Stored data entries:
*** Block opens ***
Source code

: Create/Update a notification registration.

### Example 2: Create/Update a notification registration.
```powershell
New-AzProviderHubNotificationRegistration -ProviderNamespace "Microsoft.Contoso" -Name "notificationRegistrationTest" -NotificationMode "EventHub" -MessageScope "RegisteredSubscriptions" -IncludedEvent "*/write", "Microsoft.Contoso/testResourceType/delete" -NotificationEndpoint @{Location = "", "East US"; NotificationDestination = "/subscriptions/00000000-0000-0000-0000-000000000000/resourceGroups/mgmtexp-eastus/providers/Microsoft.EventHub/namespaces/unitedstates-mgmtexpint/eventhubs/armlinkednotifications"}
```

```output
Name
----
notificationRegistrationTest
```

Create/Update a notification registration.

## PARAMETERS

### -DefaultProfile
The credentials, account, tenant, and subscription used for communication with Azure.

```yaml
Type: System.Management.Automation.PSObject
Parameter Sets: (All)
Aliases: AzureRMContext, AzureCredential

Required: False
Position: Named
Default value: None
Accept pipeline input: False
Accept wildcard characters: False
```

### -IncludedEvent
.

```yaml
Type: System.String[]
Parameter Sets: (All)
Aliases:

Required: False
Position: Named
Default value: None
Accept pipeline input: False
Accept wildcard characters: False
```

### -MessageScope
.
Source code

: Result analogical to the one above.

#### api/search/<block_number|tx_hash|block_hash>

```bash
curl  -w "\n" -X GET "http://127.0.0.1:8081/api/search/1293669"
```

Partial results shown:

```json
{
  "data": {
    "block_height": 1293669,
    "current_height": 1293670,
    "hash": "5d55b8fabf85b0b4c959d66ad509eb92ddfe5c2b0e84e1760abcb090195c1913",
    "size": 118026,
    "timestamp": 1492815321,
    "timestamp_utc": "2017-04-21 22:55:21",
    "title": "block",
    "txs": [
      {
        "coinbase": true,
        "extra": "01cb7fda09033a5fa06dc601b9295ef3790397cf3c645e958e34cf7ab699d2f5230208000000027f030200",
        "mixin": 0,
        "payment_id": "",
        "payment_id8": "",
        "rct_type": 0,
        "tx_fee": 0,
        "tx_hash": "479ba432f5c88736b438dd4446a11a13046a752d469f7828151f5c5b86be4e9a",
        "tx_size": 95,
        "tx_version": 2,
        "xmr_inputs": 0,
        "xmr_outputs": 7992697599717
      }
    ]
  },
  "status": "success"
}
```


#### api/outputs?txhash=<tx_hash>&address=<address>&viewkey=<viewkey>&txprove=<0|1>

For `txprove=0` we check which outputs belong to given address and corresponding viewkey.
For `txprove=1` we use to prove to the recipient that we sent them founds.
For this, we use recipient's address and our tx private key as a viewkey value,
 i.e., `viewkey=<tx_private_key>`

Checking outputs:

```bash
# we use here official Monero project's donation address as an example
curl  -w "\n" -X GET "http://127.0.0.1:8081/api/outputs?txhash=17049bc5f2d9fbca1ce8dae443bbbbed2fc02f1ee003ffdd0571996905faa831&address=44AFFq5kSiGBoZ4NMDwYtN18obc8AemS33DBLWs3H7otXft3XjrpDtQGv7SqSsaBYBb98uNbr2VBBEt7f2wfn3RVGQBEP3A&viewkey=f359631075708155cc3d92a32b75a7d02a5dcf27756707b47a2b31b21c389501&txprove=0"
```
*** Block closes ***
*WHAT IS REQUIRED*. The entries need to be set down again in full, with no word changed.

*SOLUTION*.
Source code

: Create/Update a notification registration.

### Example 2: Create/Update a notification registration.
```powershell
New-AzProviderHubNotificationRegistration -ProviderNamespace "Microsoft.Contoso" -Name "notificationRegistrationTest" -NotificationMode "EventHub" -MessageScope "RegisteredSubscriptions" -IncludedEvent "*/write", "Microsoft.Contoso/testResourceType/delete" -NotificationEndpoint @{Location = "", "East US"; NotificationDestination = "/subscriptions/00000000-0000-0000-0000-000000000000/resourceGroups/mgmtexp-eastus/providers/Microsoft.EventHub/namespaces/unitedstates-mgmtexpint/eventhubs/armlinkednotifications"}
```

```output
Name
----
notificationRegistrationTest
```

Create/Update a notification registration.

## PARAMETERS

### -DefaultProfile
The credentials, account, tenant, and subscription used for communication with Azure.

```yaml
Type: System.Management.Automation.PSObject
Parameter Sets: (All)
Aliases: AzureRMContext, AzureCredential

Required: False
Position: Named
Default value: None
Accept pipeline input: False
Accept wildcard characters: False
```

### -IncludedEvent
.

```yaml
Type: System.String[]
Parameter Sets: (All)
Aliases:

Required: False
Position: Named
Default value: None
Accept pipeline input: False
Accept wildcard characters: False
```

### -MessageScope
.
Source code

: Result analogical to the one above.

#### api/search/<block_number|tx_hash|block_hash>

```bash
curl  -w "\n" -X GET "http://127.0.0.1:8081/api/search/1293669"
```

Partial results shown:

```json
{
  "data": {
    "block_height": 1293669,
    "current_height": 1293670,
    "hash": "5d55b8fabf85b0b4c959d66ad509eb92ddfe5c2b0e84e1760abcb090195c1913",
    "size": 118026,
    "timestamp": 1492815321,
    "timestamp_utc": "2017-04-21 22:55:21",
    "title": "block",
    "txs": [
      {
        "coinbase": true,
        "extra": "01cb7fda09033a5fa06dc601b9295ef3790397cf3c645e958e34cf7ab699d2f5230208000000027f030200",
        "mixin": 0,
        "payment_id": "",
        "payment_id8": "",
        "rct_type": 0,
        "tx_fee": 0,
        "tx_hash": "479ba432f5c88736b438dd4446a11a13046a752d469f7828151f5c5b86be4e9a",
        "tx_size": 95,
        "tx_version": 2,
        "xmr_inputs": 0,
        "xmr_outputs": 7992697599717
      }
    ]
  },
  "status": "success"
}
```


#### api/outputs?txhash=<tx_hash>&address=<address>&viewkey=<viewkey>&txprove=<0|1>

For `txprove=0` we check which outputs belong to given address and corresponding viewkey.
For `txprove=1` we use to prove to the recipient that we sent them founds.
For this, we use recipient's address and our tx private key as a viewkey value,
 i.e., `viewkey=<tx_private_key>`

Checking outputs:

```bash
# we use here official Monero project's donation address as an example
curl  -w "\n" -X GET "http://127.0.0.1:8081/api/outputs?txhash=17049bc5f2d9fbca1ce8dae443bbbbed2fc02f1ee003ffdd0571996905faa831&address=44AFFq5kSiGBoZ4NMDwYtN18obc8AemS33DBLWs3H7otXft3XjrpDtQGv7SqSsaBYBb98uNbr2VBBEt7f2wfn3RVGQBEP3A&viewkey=f359631075708155cc3d92a32b75a7d02a5dcf27756707b47a2b31b21c389501&txprove=0"
```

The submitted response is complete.